Krishna: I’m hearing from my fellow startup founders and entrepreneurs that they expect a very difficult journey, especially this year. Do you both share the same sentiment?
Brett: I see it a little differently because there are still so many powerful trends like autonomous, EVs, and automation. If the United States really wants to globalize, we can’t do it with the same human workforce, there needs to be automation, there needs to be more technology. With these technology requirements comes a ton of opportunity for those who are nimble. I don’t think it’s so doom and gloom.
Daniel: Great thought, Brett. I’m a technology person so I always think it’s going to be technology that leads us out of these tough times. That being said, I do believe it will be harder this year and going forward in the near future. But I don’t see it being so doom and gloom either. It’s going to be a tough road and we need to focus on the improvements we see from quarter to quarter.
Krishna: Okay, thank you. A little closer to home for us. How do you read the ML hardware market today? And more specifically to SiMa.ai, how are we positioned to disrupt it?
Daniel: At Dell Technologies Capital, we looked at 32 ML hardware companies before we invested in SiMa.ai. Many of those companies weren’t sustainably differentiated or compelling in our view. They were founded by amazing and super smart people, who were funded by great investors, and are doing really interesting things, but nothing looked “lasting” to us.
I divide the machine learning chip market up into three parts: the data center market, the cellphone (or far edge / consumer) devices market, and the embedded edge market. The embedded edge market is diverse but huge in aggregate, and definitely less served by high quality chip and solution providers.
SiMa.ai stood out to us because of its team’s deep understanding of the embedded edge space, knowing the architecture needed to enable customers to switch over easily and cost effectively, and support all existing software. I go into more detail about our investment thesis in SiMa in this blog: Software Solves a Silicon Problem, How a SiMa.ai Chip Outperformed the Industry Leader.
Really, the ML Hardware market isn’t so different from other venture capital markets; there’s always 20-30 companies that are funded to try to solve a new problem, and there are 1-2 that go public, and another 1-2 that get acquired, and then the rest go away. That’s the game.
Krishna: Brett, how do you read the ML Hardware market?
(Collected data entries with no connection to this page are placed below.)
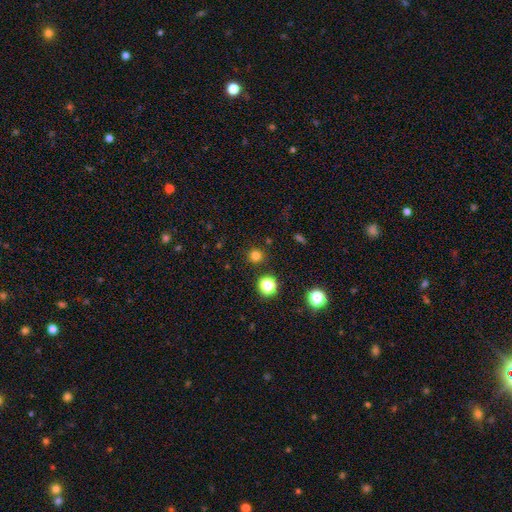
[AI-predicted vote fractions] Smooth or featured? Predicted: smooth (p=0.76). How rounded? Predicted: round (p=0.94). Merging? Predicted: none (p=0.89).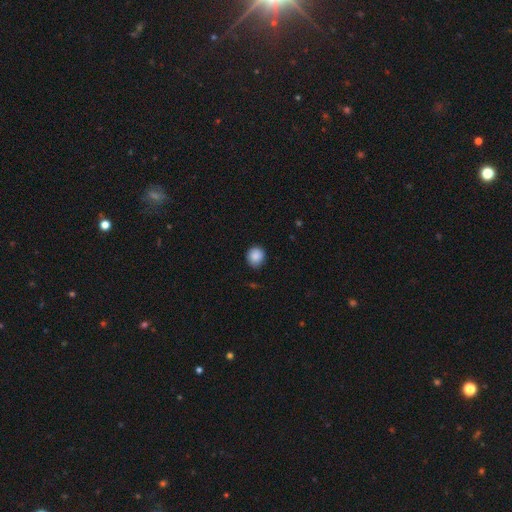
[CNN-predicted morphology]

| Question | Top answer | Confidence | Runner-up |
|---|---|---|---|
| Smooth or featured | smooth | 88% | star or artifact (8%) |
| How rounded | round | 86% | in between (13%) |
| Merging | none | 84% | minor disturbance (12%) |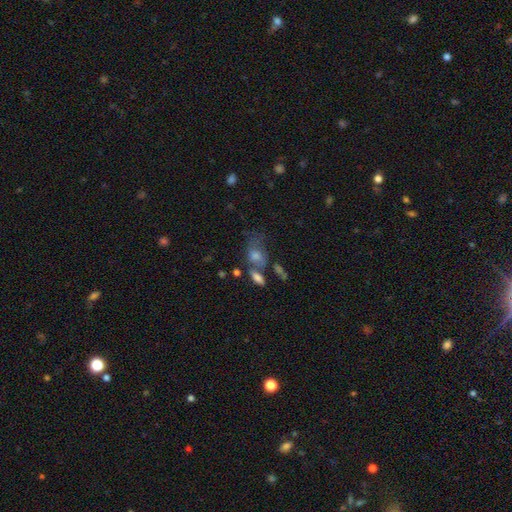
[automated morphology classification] Smooth or featured? smooth (59%)
How rounded? in between (68%)
Merging? none (35%)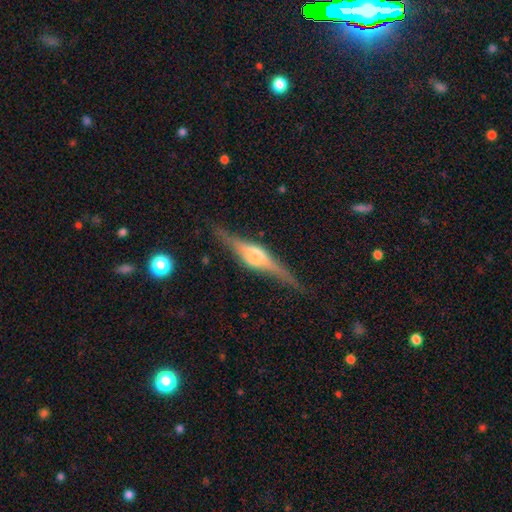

Brett: First thing is you’re going to need to know and understand who the competitors are. If you’re competing with goliaths like NVIDIA, Intel etc. a lot of money and time is going to have to go into it. Know who your competitors are and what it takes to compete with them. Then finding what’s unique in the market. For the embedded edge market, a system on a chip that can solve the embedded edge software problem is unique and stands out to us.
We were most excited about SiMa.ai of its pedigree – I knew you and Gopal from Xilinx and the success you had there. And again, the uniqueness of SiMa.ai’s MLSoC Platform and its ability to solve the software problem. No other technology can do this yet; that is what excited me.
Krishna: Daniel, how about you?
Daniel: We view SiMa.ai as a company that has great people, a great vision and is already executing to solve a problem. There’s nothing better than seeing a silicon company deliver its very first chip with breakthrough performance, and that can ship for customer revenue. That matters a lot. The Sima story around push button, 10x, any model is really compelling and that resonates with customers.
Krishna: How do you think we are doing now after already investing in us?
Brett: We have seen near flawless execution and discipline from SiMa.ai. Most recently, you’ve made some incredible and strategic hires, like Harry Kroger to lead your automotive business. You’ve met your timelines and like Daniel said, have executed on everything. And it’s not easy, yet you’ve made it look easy. To have an A-zero chip that works is a huge accomplishment.
Krishna: Thank you both for this conversation and your continued trust in us. Looking forward to speaking again soon!